Que faire se succéder des mots à la queue leu leu, en recherchant à chaque fois le mot (plus précisément le token) le plus statistiquement susceptible de suivre les mots précédents, soit la meilleure façon de générer un texte ayant les apparences (et souvent plus que les apparences) de la compréhension, de l’intelligence, dans les diverses acceptions de ce terme, voilà qui est à la fois stupéfiant, dérangeant et, d’une certaine façon, révolutionnaire.
On a, pendant des années, cherché à créer des intelligences artificielles à coups d’instructions, de règles, d’algorithmes, censés insuffler une sorte de réflexion, un mode d’emploi du raisonnement, quéque chose ressemblant à de l’instruction. Et ce fut un échec, les machines et programmes ainsi éduqués échouant à affronter l’inédit et l’inconnu, le thème ou la question jamais jusqu’alors abordée.
Avec les grands modèles de language (LLM), on a changé radicalement de méthode : on ne donne plus explicitement de règles et des méthodes à suivre ; on nourrit le modèle de quantités phénoménales de textes et d’images soigneusement identifiées, commentées, connotées, et on le laisse établir tout seul des règles, des correspondances, des liens sémantiques entre ces éléments disparates.
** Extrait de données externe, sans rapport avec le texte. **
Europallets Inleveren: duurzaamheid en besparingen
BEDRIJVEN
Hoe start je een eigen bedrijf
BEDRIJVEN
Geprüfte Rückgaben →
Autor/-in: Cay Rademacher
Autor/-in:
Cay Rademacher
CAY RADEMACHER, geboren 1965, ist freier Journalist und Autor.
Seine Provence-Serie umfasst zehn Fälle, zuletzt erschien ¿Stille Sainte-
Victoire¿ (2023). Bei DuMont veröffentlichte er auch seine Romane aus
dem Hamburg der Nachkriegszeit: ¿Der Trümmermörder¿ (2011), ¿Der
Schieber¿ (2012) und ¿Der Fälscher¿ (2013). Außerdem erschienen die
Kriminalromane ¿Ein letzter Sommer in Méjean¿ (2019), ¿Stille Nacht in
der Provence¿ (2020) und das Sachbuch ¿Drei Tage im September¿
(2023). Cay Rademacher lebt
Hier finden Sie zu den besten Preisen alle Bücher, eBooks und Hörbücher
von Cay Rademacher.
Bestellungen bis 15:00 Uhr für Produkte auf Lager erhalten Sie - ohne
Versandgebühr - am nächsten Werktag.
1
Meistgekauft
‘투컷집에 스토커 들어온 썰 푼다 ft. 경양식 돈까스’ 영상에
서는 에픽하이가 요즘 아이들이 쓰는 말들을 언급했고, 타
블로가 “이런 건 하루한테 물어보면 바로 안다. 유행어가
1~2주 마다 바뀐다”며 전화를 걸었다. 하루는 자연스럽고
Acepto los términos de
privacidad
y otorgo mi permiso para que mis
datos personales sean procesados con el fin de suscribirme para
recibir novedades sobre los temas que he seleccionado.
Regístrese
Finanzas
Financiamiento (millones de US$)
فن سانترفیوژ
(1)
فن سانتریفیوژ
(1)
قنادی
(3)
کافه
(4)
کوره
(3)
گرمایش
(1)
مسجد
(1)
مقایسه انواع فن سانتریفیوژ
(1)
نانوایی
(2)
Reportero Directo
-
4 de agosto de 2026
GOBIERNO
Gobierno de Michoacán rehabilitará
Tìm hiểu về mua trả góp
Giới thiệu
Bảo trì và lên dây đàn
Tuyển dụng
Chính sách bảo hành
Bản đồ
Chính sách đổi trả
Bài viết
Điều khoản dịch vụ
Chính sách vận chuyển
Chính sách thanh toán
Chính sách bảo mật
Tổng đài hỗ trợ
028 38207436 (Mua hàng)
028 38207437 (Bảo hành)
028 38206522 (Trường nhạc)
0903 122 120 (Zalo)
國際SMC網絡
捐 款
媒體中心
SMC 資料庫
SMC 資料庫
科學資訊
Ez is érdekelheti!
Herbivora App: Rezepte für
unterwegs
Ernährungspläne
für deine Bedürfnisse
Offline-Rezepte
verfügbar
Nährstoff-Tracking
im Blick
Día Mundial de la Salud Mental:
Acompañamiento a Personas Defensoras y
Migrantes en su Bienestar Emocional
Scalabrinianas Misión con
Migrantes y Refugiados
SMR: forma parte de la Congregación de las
Et c’est à partir de ce corpus construit sur le tas que le modèle, le LLM, comme un autodidacte, élabore sa propre simulation du monde et des choses, et qu’il devient capable d’inventer des réponses à des problèmes et des questions inédites – inventer comme nous parlons d’invention pour nous-mêmes, notre inventivité serait-elle fondée (et elle l’est) sur la réutilisation permanente de ce qui est ou a été, de ce qui a déjà été créé par d’autres.
L’intelligence des choses (au sens premier de l’intelligence), la capacité à saisir les choses, à en comprendre l’organisation et parfois le sens ; l’intelligence des choses est structurée comme un langage, et elle est même tellement structurée comme un langage, comme on peut le constater avec stupeur quand on observe les LLM ; l’intelligence des choses est tellement structurée comme un langage qu’on peut même se demander si elle n’est pas un effet de langage, je veux dire quelque chose qui serait produit, qui ne serait produit que par le langage : une sorte d’illusion d’ordre du monde que la structuration interne du langage construirait et qui recouvrirait un monde en réalité informe : ce serait le langage qui projéterait du sens et de l’ordre sur quelque chose qui en serait intrinsèquement dénué.